TASK DETAILS:
Please copy every line from the records below that contains the string "source".

====

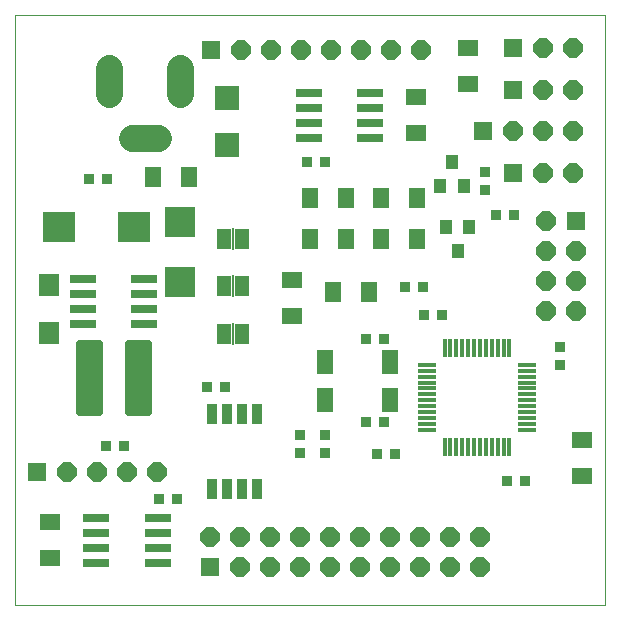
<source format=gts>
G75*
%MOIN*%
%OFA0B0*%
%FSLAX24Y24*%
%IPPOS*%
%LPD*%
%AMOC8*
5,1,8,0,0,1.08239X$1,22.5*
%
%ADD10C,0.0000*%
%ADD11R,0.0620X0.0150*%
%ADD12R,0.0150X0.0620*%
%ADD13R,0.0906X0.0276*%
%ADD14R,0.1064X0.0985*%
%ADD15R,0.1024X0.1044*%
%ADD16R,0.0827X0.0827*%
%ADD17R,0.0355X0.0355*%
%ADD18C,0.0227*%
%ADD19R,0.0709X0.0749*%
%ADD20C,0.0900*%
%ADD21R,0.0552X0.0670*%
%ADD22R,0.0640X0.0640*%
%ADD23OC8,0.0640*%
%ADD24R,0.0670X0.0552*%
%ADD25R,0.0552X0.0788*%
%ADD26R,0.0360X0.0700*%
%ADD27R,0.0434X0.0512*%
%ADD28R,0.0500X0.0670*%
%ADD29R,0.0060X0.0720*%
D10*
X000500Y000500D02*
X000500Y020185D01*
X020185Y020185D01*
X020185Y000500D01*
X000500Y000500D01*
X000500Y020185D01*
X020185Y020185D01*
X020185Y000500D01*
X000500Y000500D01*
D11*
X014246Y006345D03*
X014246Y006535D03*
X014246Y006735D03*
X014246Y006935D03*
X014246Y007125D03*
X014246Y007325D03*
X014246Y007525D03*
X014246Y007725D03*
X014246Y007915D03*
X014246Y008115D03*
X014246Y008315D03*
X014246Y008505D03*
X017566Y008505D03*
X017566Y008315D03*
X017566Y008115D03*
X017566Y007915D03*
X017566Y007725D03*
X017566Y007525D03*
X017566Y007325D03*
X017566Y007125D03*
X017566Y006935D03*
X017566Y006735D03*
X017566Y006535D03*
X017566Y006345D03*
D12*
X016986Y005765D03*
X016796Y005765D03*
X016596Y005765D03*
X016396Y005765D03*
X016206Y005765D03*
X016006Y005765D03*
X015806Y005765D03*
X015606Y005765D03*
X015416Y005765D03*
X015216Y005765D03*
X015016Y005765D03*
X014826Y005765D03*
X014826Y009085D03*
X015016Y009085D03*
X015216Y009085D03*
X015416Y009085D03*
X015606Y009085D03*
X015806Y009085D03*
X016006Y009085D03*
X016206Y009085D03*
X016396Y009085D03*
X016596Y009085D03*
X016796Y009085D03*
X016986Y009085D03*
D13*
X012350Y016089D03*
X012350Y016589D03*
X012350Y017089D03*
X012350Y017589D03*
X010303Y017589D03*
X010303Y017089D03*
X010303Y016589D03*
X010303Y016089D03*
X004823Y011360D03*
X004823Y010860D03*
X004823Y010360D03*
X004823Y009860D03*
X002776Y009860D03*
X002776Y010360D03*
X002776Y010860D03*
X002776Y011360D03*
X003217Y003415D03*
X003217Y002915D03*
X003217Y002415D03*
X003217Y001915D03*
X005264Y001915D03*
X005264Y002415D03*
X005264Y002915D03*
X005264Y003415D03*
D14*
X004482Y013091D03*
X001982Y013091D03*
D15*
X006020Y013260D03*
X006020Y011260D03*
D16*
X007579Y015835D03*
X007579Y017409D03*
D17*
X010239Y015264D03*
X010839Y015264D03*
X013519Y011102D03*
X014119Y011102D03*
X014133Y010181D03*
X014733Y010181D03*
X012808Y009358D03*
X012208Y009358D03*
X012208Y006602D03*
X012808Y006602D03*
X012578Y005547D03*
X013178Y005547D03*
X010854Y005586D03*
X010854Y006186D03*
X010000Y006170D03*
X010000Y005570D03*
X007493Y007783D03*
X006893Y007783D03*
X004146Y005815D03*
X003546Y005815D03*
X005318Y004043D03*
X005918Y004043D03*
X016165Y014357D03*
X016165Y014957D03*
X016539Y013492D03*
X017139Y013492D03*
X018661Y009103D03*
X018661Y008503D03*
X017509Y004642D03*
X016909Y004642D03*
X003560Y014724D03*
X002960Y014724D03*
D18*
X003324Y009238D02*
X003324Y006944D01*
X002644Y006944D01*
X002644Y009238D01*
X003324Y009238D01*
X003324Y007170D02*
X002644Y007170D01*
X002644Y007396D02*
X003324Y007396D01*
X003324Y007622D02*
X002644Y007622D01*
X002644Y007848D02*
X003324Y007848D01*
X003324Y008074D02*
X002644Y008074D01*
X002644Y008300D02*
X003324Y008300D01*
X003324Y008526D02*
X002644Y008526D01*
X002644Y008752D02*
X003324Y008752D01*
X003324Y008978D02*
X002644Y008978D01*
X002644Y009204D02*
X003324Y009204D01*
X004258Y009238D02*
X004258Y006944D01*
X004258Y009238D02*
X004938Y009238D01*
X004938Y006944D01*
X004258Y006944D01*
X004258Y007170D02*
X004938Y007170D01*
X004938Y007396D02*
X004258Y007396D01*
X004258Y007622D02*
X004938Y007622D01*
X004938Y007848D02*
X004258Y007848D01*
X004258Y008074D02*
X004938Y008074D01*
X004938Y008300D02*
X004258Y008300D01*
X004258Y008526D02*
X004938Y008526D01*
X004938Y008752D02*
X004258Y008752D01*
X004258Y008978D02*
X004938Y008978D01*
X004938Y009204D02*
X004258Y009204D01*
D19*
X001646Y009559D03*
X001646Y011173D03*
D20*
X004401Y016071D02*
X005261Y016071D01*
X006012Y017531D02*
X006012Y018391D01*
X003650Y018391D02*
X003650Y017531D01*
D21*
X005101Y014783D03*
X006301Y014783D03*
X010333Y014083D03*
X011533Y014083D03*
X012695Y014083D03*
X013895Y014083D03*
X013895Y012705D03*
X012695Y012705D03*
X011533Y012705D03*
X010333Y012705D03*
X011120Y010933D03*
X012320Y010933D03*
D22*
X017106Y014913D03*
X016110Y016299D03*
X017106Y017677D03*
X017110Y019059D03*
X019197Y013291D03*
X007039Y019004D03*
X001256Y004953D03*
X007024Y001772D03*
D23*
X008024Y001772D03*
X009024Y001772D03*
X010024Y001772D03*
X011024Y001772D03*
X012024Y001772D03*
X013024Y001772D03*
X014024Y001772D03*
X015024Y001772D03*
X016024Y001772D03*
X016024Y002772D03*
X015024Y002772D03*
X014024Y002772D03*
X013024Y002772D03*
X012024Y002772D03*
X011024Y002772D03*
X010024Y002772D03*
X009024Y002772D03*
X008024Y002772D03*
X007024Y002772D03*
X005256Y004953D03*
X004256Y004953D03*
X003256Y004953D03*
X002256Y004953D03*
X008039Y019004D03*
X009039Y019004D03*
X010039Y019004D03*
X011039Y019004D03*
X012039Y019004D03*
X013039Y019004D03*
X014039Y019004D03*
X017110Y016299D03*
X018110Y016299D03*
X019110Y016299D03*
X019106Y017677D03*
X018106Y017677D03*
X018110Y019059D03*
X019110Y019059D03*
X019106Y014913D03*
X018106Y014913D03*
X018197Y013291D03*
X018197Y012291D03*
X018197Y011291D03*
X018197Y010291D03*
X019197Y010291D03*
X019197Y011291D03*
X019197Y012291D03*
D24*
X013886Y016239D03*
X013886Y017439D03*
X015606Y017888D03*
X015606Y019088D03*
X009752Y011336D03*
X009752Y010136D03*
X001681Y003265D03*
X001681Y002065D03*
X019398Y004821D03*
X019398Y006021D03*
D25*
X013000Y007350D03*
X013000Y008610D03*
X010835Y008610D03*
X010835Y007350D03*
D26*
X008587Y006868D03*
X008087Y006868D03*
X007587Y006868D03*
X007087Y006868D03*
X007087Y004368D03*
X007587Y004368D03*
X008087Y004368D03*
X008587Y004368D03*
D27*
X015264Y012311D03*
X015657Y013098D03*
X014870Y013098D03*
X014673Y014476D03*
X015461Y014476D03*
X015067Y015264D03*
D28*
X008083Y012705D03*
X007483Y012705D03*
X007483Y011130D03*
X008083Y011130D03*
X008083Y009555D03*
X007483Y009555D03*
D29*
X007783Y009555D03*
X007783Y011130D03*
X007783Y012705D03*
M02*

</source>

====

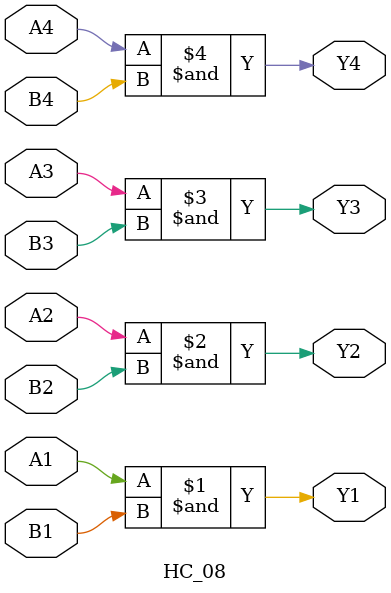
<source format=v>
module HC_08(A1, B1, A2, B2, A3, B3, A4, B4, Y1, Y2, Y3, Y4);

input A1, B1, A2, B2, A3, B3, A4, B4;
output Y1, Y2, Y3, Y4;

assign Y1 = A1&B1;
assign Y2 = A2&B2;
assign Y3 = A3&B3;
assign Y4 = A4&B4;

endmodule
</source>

====

YOUR SOLUTION:
<source format=gts>
</source>
<source format=v>
</source>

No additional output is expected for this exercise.